My Lords, I am very grateful to the noble Lord, Lord Harris of Greenwich, for that Statement. If anybody pays any attention to what we say in this House, I hope that they will have heard and marked what he said about the need for vigilance, because it is only vigilance that will save lives and save damage to property. I have no doubt, also, that we would all express our regret that, yet again, entirely innocent people have been hurt and have had their property damaged or destroyed in this reckless, needless, futile way. May I take this opportunity, because I do not believe we can say this too often, to say to the Government that we all realise that it is upon the bravery and vigilance of the police and security services, and, indeed, of the people who have to defuse these bombs, whose job must be one of the most dreadful in existence—they are so often successful, but they run such a dreadful risk all the time—that we must depend for our safety. Perhaps I shall also be expressing other people's views if I say that, whoever is carrying out this series of attacks and may be threatening further ones, British public opinion will not be influenced except in the direction of complete revulsion and abhorrence of this sort of behaviour and that it is not the slightest use supposing that any other effect whatever will ensue.

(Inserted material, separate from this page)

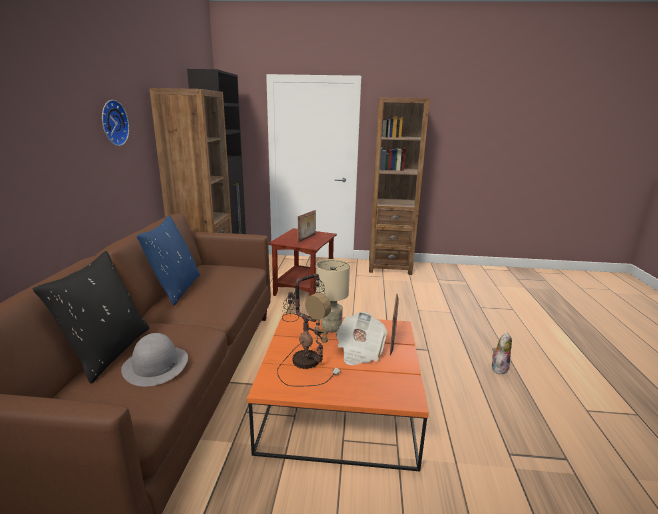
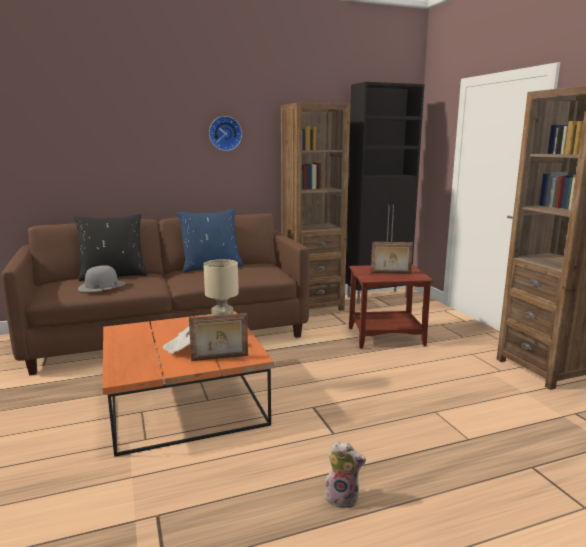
camera: 65 degrees right, 5 degrees down
(305, 360) = (161, 332): table lamp -> none

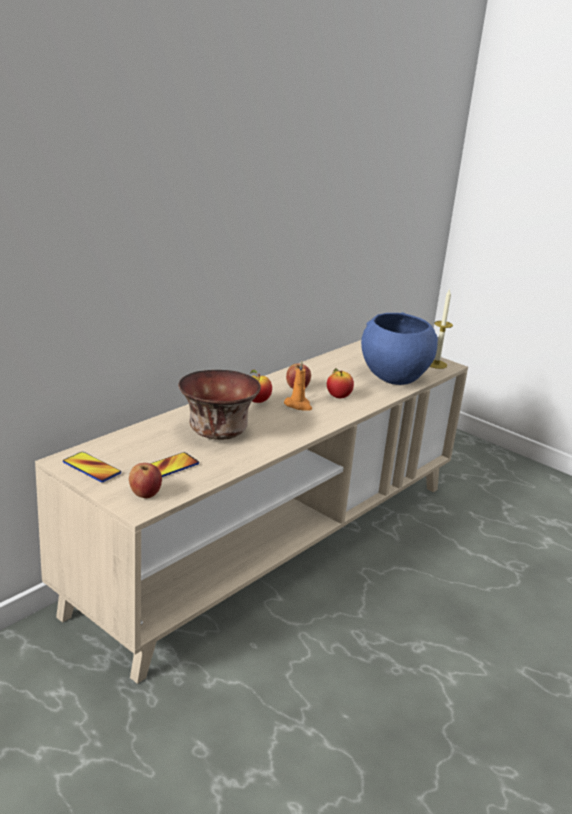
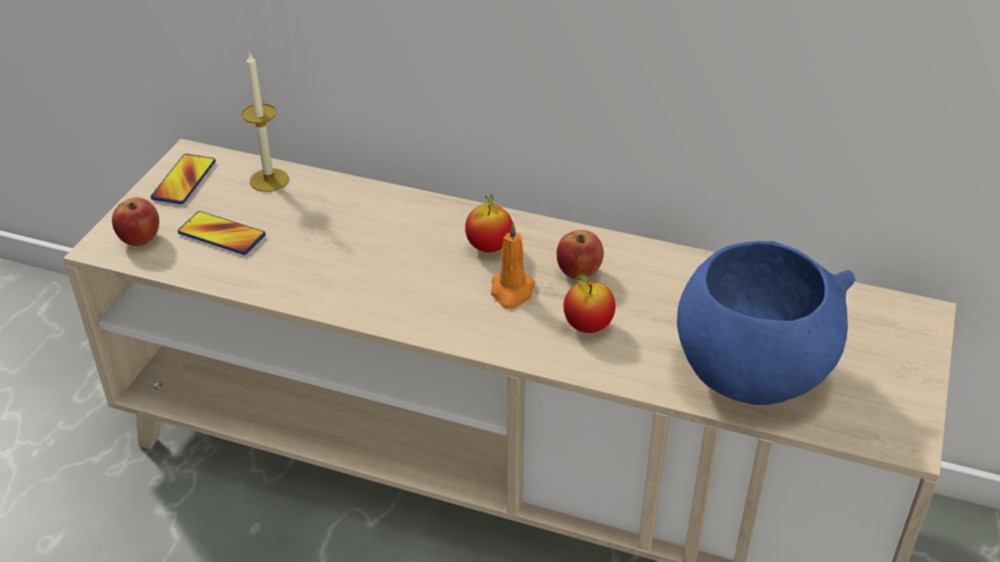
camera: 70 degrees right, 15 degrees up
(217, 433) = (350, 242): bowl -> none
(436, 364) = (889, 421): candle -> candle (269, 180)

My Lords, I would briefly associate myself with what the noble Viscount, Lord Colville of Culross said, and I thank the noble Lord, Lord Harris of Greenwich, for repeating the Statement. I completely agree with what the noble Viscount said about the work of the police and the people who defuse bombs, and of the others who keep an area safe. I assure the noble Lord that such action will have our support.


My Lords, may I first thank the noble Viscount for what he has just said. I am sure that everything he said represents the feeling not only of my colleagues in the Government, but of the membership of the House as a whole; and, indeed, of the overwhelmingly majority of British public opinion. In particular, I should like to associate myself with the words he used about the work done by the people who have to deal with these unexploded bombs. Every time they go out they risk their own lives, and too much cannot be said about the gallantry which they have displayed on this and other occasions.